Texas Rep Wendy Davis's Vogue September Interview | San Diego Dems Advised In 2011 Of Filner's Women Problem

1.Vogue magazine hit the ground running, delivering a major interview with Texas’s Wendy Davis, who led the filibuster against the antiabortion legislation in Texas. Featured in the blockbuster September issue, Davis forced the legislature into a special session, where the bill did pass.

The big question now is whether Wendy Davis will run for governor. There’s a lot of meat in this story by Heidi Mitchell.

2. Planned Parenthood affiliates in Iowa, Montana and New Hampshire received federal grants announced Thursday, a total of $655,000 for participating in Obamacare’s ‘navigator’ program. The purpose of the grants — awarded also to disease groups, universities and Catholic health agencies — is to educate the public about open enrollment in the upcoming insurance exchanges.

Earlier this week, the District of Columbia announced a $350,000 grant to Planned Parenthood of Metropolitan Washington, D.C. to help educate the uninsured about the health exchanges.

3. Attorney Gloria Allred introduced the latest woman to accuse San Diego Democratic Mayor Bob Filner of sexual Harassment. City-hall worker Peggy Shannon says Mayor Filner kissed her on the lips, asked her out, and several months ago “took her hand without her permission and asked her, ‘Do you think I could go eight hours straight?’

The Atlantic writes that in 2011, at least three women warned San Diego Dems that then-Rep. Bob Filner had a very bad rep for making inappropriate advances towards women.

4. The president of the Missouri Rodeo Cowboy Association Mark Ficken resigned after the controversy concerning the clown imitating President Barack Obama at Missouri’s State Fair.

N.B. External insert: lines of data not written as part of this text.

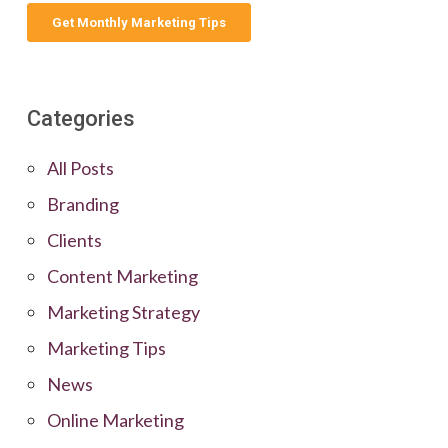
Categories
All Posts
Branding
Clients
Content Marketing
Marketing Strategy
Marketing Tips
News
Online Marketing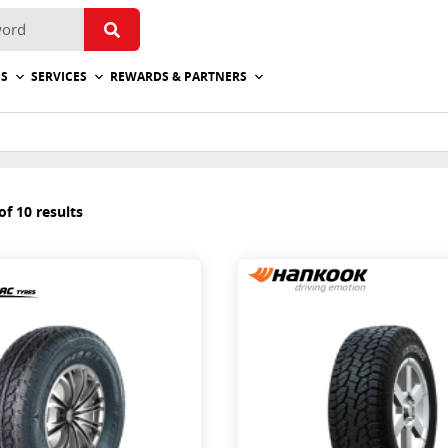
ES
SERVICES
REWARDS & PARTNERS
f 10 results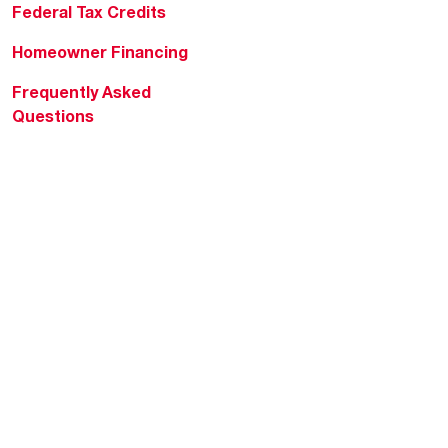
Federal Tax Credits
Homeowner Financing
Frequently Asked
Questions
HVAC KnowZone
Water Heating Technical
Bulletins
Commercial Water Cross
Reference Tool
Rheem Social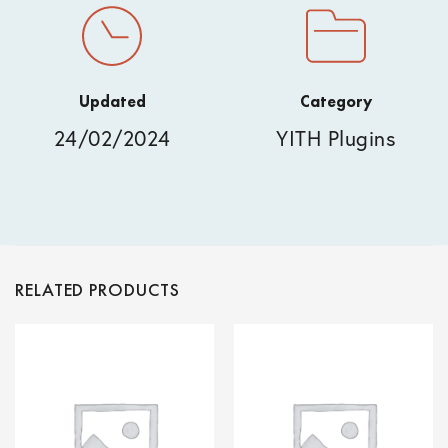
Updated
Category
24/02/2024
YITH Plugins
RELATED PRODUCTS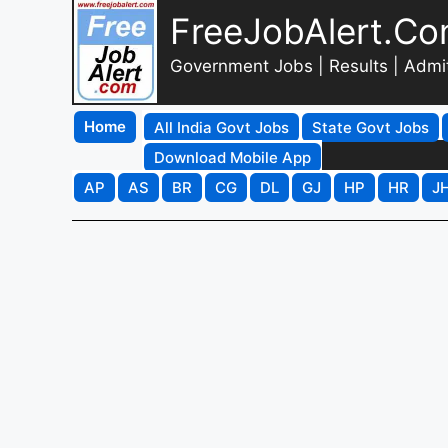
FreeJobAlert.C
Government Jobs | Results | Admi
Home
All India Govt Jobs
State Govt Jobs
Download Mobile App
AP
AS
BR
CG
DL
GJ
HP
HR
J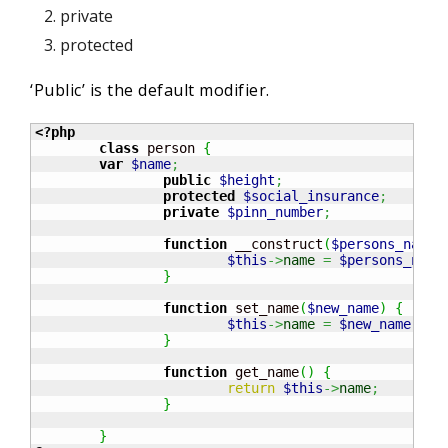
private
protected
‘Public’ is the default modifier.
<?php
class
 person 
{
var
$name
;
public
$height
;
protected
$social_insurance
;
private
$pinn_number
;
function
 __construct
(
$persons_name
)
$this
->
name
=
$persons_name
}
function
 set_name
(
$new_name
)
{
$this
->
name
=
$new_name
;
}
function
 get_name
(
)
{
return
$this
->
name
;
}
}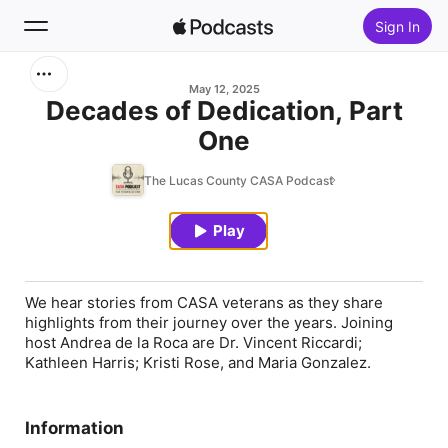
Sign In
Search
May 12, 2025
Decades of Dedication, Part
One
Home
The Lucas County CASA Podcast
New
Play
Top Charts
We hear stories from CASA veterans as they share
highlights from their journey over the years. Joining
host Andrea de la Roca are Dr. Vincent Riccardi;
Kathleen Harris; Kristi Rose, and Maria Gonzalez.
Information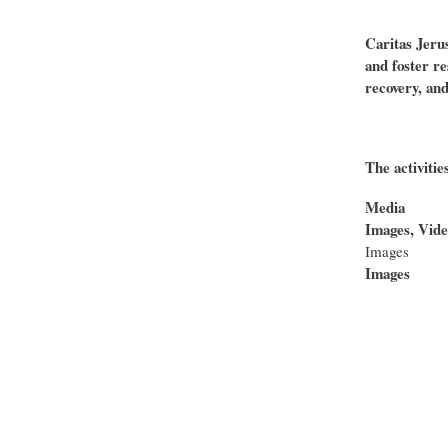
Caritas Jeru
and foster re
recovery, and
The activitie
Media
Images, Vide
Images
Images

Ficken’s resignation from the rodeo group comes as he tries to hold on to his professional job in education. The Boonville School District announced Monday that it is hiring an investigator to look into whether Ficken was involved in any “inappropriate conduct” during Saturday’s bull riding event at the Missouri State Fair in Sedalia.

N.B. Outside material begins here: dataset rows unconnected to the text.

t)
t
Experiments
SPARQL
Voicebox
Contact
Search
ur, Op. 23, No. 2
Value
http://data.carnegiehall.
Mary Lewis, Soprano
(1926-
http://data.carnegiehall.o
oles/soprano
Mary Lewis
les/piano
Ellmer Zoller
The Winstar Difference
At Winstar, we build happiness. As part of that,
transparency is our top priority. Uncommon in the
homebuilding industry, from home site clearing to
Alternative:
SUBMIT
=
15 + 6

5. “The truth is in terms of addressing the systemic problem, in terms of addressing the culture, most of these guidelines do very little,” Rep. Jackie Speier, a member of the House Armed Services Committee, told USA Today after Defense Secretary Chuck Hagel issued new initiatives to deal with the ‘stain’ of sexual assault in the military.

NY Senator Kirsten Gillibrand also says the plans don’t go far enough.”It is time for Congress to seize the opportunity, listen to the victims and create an independent, objective and non-biased military justice system worthy of our brave men and women’s service.”